Only lines holding "Глазуновская" are needed; copy each of them from the data below.

====

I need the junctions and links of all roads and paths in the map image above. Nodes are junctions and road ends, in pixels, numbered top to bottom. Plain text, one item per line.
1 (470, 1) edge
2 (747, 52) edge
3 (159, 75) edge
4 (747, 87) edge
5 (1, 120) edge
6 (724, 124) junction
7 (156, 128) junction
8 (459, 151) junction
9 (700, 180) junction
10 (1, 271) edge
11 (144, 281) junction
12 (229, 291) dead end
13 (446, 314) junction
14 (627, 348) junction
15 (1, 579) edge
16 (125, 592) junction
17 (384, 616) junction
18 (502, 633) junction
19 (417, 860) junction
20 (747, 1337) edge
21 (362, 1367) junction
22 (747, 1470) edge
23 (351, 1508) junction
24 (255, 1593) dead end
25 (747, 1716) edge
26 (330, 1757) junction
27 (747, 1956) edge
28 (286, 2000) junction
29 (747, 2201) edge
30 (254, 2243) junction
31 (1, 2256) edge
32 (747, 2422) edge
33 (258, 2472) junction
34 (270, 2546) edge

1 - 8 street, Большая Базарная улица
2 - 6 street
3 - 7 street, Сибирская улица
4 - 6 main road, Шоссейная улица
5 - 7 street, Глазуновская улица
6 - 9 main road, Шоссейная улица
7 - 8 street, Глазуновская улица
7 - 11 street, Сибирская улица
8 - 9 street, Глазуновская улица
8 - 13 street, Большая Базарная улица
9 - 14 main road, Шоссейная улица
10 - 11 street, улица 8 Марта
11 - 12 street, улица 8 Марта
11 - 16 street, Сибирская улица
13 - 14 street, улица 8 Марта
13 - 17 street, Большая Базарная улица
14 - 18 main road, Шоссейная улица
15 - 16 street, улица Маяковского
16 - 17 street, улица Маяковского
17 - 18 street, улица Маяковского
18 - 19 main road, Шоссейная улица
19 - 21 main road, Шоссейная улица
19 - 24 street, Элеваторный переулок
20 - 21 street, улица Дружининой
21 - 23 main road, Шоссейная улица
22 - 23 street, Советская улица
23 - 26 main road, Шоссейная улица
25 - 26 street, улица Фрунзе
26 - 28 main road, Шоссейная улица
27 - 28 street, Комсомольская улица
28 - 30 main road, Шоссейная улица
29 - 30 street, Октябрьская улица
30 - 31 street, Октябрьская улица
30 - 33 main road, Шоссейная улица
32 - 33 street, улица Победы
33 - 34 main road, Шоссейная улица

====

§ YOUR RESPONSE:
5 - 7 street, Глазуновская улица
7 - 8 street, Глазуновская улица
8 - 9 street, Глазуновская улица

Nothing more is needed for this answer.